2018-07-22 23:42:53 | 演劇・舞台・小劇場

ある芝居の客席で、
なつかしい人に会いました。


昔、客演したミュージカル劇団の方で、
お母さんのように慕って、
本当にお世話になった役者さん。

何年かに1度、
メールのやり取りをする程度で、
まさに「疎遠」の状態であるのに、

それでも、いつも、
心のどこかしらで気になっていた存在。


そんな方に、なんと、
客席でばったり会ったのです!


人間の気持ちって不思議なものですね。

あちらもやっぱり、
「望子さんのことが、いつも気になっててね」

・・・と。


もう、そうなったら、
一気にタイムスリップ!

2人して大興奮で喋ること喋ること!

開演前、休憩時間、終演後。
もう本当に喋り倒しました。



一緒に旅公演に行った思い出話や、
その時の舞台のことや、何やかや。

「旅に行ったとき、
 〇〇さん、64歳っておっしゃってましたよね」

「今ね、80歳」

「えーーーーっ。

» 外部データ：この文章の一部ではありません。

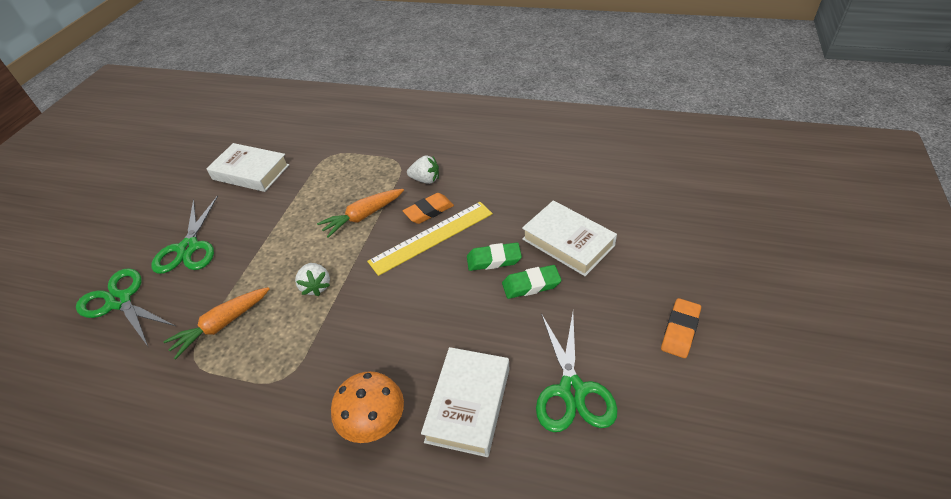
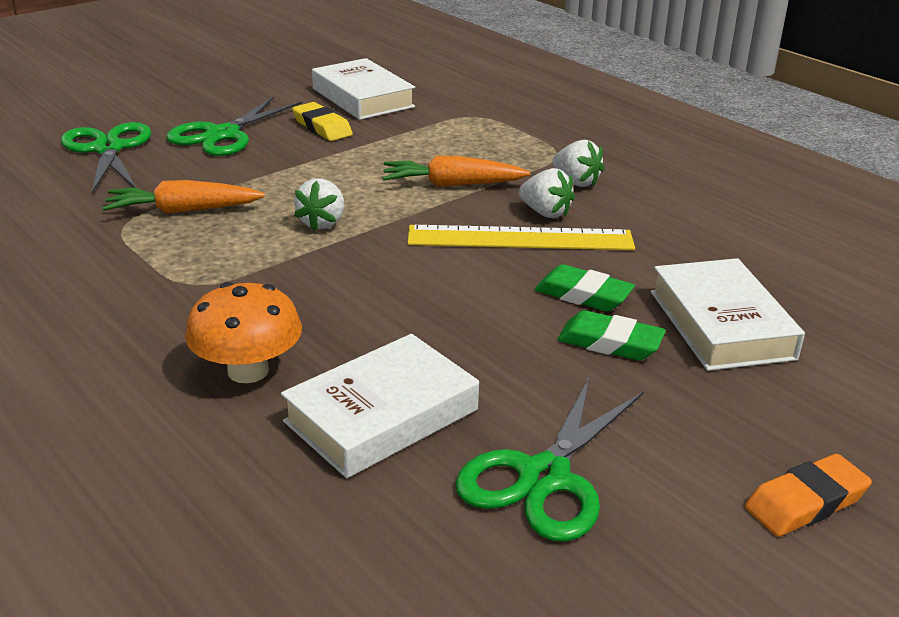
camera: 30 degrees right, 15 degrees down
(247, 209) = (322, 127): none -> yellow eraser
(429, 211) = (545, 213): orange eraser -> white strawberry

絶対に見えない!
 っていうか、もう16年も前なんですね~」

「びっくりよね~。
 もう、あっという間」



  本当に、あっという間・・・。



・・・ではあるものの、

その間に、彼女はご主人を亡くし、
劇団も主宰が亡くなって、解散。

16年は間違いなく過ぎているんですね。



そして、思い出話が一段落すると、
次はどうしても、当時の人たちの消息の話に・・・。


「そういえば、Oさん、知ってる?」

「ああ、一緒の舞台には立ってませんが、
 お顔はよーく知っています」

「こないだ、亡くなったのよ」

「えーーーっ」

「Oさんは1人暮らしだったから、
 だんだん動けなくなっちゃったら、
 もう食べるものも作れないでしょ。
 私、家が近いから、食事運んだりしてたんだけど、
 そのうち、急に入院して・・・」

Oさんはベテラン劇団員で、
どちらかというと、脇を固めるタイプ。

でも、なんか、無性に面白かった。


「Dさんは?
 私、Dさんとは、10年くらい前に、
 ある劇団さんでお目にかかってるんですよ。
 ストレートプレイで珍しいなと思ってたんですけど」

Dさんというのは、劇団トップのシンガーで、
大きな体から出る、深い声が本当に素敵で、

彼のソロのシーンになると、
いつも舞台ソデでうっとり聴いていました。


「Dさんはね~。
 今、タクシーの運転手やってるのよ」

「歌・・・は?」

「なかなかねぇ。
 もう舞台からも遠ざかっちゃったから。
 Dさんの歌、よかったけどねぇ」


あ~、そうだよね~。
大きな劇団だったから、舞台だけで食べられた。

でも、そこがなくなったら、
別に食べる道を探さなきゃいけないんだから。


ほかにも、いろいろな人の話を聞きました。

小劇場の役者のように、
バイトしながら、今も舞台に立っている人。

解散した劇団を、少人数でもう一度、
立ち上げようと頑張っている人。




 (あの頃、撮った写真、どこかにあるかな?)




彼女と別れて、ふと、そんなことを思いました。

使い捨てカメラで、ワイワイやりながら撮った写真。

私にとっては、今も16年前で止まったままの、あの人たち。


ま、見つからないだろうな~。
見つかったところで、感傷に浸るだけだしな~。


こんなとき、お酒が飲めたら、
ひとり、グラスを傾けて、サマになるんだけどな。